Die Grünen würden für den Schutz der Bevölkerung stehen, aber ebenso für den Schutz der Migrantinnen und Migranten, die in Deutschland Zuflucht gefunden haben. "Sie verdienen Sicherheit – nicht nur vor Straftaten, sondern auch vor einer Politik, die durch pauschale Gesetzesverschärfungen unbescholtene Migrant:innen ungerechtfertigt bestraft und unter Generalverdacht stellt", so Zachow.

Theis fordert konsequentes Einreiseverbot

Zuspruch für die Vorschläge von Merz gab es hingegen vom stellvertretenden Landesvorsitzenden und Spitzenkandidat der CDU Saar bei der Bundestagswahl, Roland Theis. „Friedrich Merz hat daher zurecht deutlich gemacht, was notwendig ist, damit wir wieder die Kontrolle über die Migration in unser Land zurückgewinnen.“ Das Problem der illegalen Migration solle von allen Parteien der politischen Mitte gemeinsam gelöst werden.

„Das wichtigste Element dabei ist ein konsequentes Einreiseverbot für alle, die illegal nach Deutschland einreisen wollen. Das ist der Schlüssel zur Reduzierung des illegalen Zustroms. Aus unserer Sicht ist dies sowohl mit dem deutschen als auch dem europäischen Recht vereinbar.“

Dennoch sollten die Kontrollen auch für Bürger in den Grenzregionen nicht zu einer täglichen Belastung werden. Es sollte keine permanenten stationären Kontrollen geben. „Dafür muss die Bundespolizei dazu berechtigt werden, auch im Hinterland der Grenze zu Luxemburg und Frankreich illegal eingereiste Personen aufzugreifen und zurückzuweisen.“

Dafür müssten allerdings erst die rechtlichen Voraussetzungen geschaffen werden. Rechtlich dürfen Bundespolizisten aktuell nur an den Grenzen und nicht im Grenzumland kontrollieren. Langfristig müsse der Schengen-Raum aber in erster Linie an den Außengrenzen geschützt werden.

Merz will Kontrollen und Zurückweisungen an allen deutschen Grenzen

Am Mittwoch hat nach bisherigen Erkenntnissen ein mutmaßlich psychisch kranker Mann aus Afghanistan eine Kindergartengruppe in einem Park mit einem Messer angegriffen und dabei einen zweijährigen Jungen und einen 41-jährigen Passanten getötet. Mehrere weitere Menschen wurden verletzt.
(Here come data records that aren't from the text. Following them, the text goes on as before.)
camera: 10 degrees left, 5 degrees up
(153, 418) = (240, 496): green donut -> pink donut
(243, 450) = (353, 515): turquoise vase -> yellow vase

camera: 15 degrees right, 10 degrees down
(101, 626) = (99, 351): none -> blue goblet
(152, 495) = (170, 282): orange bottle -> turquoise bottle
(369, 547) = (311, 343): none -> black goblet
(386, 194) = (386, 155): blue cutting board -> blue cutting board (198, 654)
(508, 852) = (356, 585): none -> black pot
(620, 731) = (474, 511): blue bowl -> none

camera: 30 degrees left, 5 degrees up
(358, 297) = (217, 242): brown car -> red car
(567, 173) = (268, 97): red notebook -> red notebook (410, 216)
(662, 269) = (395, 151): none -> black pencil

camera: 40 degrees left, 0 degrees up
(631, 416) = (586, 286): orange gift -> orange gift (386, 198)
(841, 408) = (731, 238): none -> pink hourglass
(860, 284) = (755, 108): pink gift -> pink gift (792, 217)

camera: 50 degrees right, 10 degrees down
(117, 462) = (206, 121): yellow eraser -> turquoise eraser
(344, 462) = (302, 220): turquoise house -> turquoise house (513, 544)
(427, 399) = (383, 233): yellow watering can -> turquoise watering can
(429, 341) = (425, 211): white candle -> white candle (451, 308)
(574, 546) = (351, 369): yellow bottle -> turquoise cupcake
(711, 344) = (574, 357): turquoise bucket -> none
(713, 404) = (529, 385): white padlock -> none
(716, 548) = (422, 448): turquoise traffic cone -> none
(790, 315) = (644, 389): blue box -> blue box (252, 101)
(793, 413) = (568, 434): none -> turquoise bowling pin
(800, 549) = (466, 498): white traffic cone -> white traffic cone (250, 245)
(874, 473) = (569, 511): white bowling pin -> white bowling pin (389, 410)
Der Unions-Kanzlerkandidat Merz hatte daraufhin eine deutliche Verschärfung der Asylpolitik angekündigt, sollte er zum Bundeskanzler gewählt werden. Er wolle etwa dauerhafte Grenzkontrollen an allen deutschen Grenzen einführen. Menschen ohne gültige Einreisepapiere sollten konsequent zurückgewiesen werden. Das solle auch für Menschen mit Schutzanspruch gelten. Für ausreisepflichtige Menschen sehe er vor, dass sie bis zur Abschiebung massenhaft in Gewahrsam genommen werden sollen.

Besserer Austausch nötig

Nach dem Angriff in Aschaffenburg gibt es zudem Forderungen nach einem Register für psychisch kranke Gewalttäter. Auch der saarländische CDU-Landeschef Toscani hatte eine Debatte darüber gefordert.

Der saarländische Innenminister Reinhold Jost (SPD) hält es für wichtig, dass es einen engen Austausch zwischen den zuständigen Behörden gibt. Übertriebener Datenschutz dürfe nicht zu einem potenziellen Täterschutz werden. Man müsse die bisherige Vorgehensweise deshalb überdenken.

Er verwies im SR-Interview aber auch darauf, dass das Thema psychisch auffällige Straftäter nicht mit dem Thema Migration einhergehe. Es gebe zwar Migranten unter den im Saarland erfassten psychisch auffälligen Tätern, aber nicht nur.

Innenminister Jost zur Prävention bei psychisch Auffälligen
Audio [SR 3, Interview: Dorothee Scharner, 24.01.2025, Länge: 04:28 Min.]
Innenminister Jost zur Prävention bei psychisch Auffälligen
Kann man Taten wie die des vermutlich psychisch kranken Afghanen in Aschaffenburg verhindern? Es müssen Wege gefunden werden, Informationen unter den Behörden auszutauschen, ohne das Arztgeheimnis aufzuheben, sagt Innenminister Jost im SR-Interview.

Über dieses Thema haben auch die SR info-Nachrichten im Radio am 24.01.2025 berichtet.